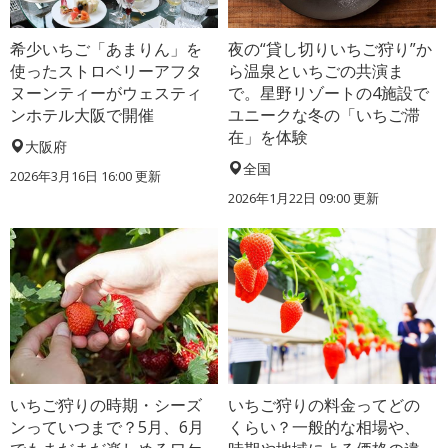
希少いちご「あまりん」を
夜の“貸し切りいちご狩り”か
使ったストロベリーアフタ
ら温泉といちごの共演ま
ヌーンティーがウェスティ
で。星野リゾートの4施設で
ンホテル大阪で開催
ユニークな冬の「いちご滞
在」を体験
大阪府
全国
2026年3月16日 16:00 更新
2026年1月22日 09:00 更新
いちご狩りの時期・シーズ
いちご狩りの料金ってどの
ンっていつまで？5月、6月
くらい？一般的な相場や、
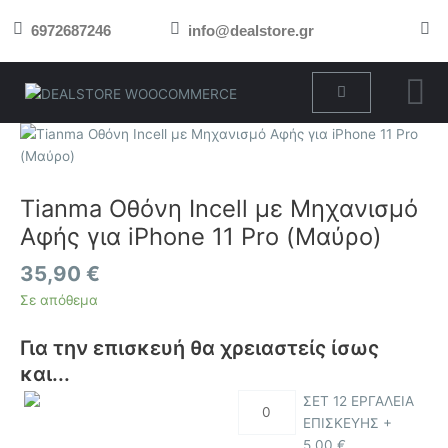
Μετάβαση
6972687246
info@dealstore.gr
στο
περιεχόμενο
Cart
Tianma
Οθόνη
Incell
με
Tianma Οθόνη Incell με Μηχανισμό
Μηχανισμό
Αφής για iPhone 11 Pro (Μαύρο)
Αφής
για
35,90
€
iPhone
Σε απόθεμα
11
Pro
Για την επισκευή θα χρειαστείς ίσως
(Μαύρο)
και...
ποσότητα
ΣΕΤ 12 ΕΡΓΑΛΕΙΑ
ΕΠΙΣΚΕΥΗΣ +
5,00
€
==================================================
→ PROBLEM TO SOLVE
Could you please find every line of the listing above holding the string "Tianma" and copy it?

→ RESULT OF THIS EXERCISE
Tianma
Tianma Οθόνη Incell με Μηχανισμό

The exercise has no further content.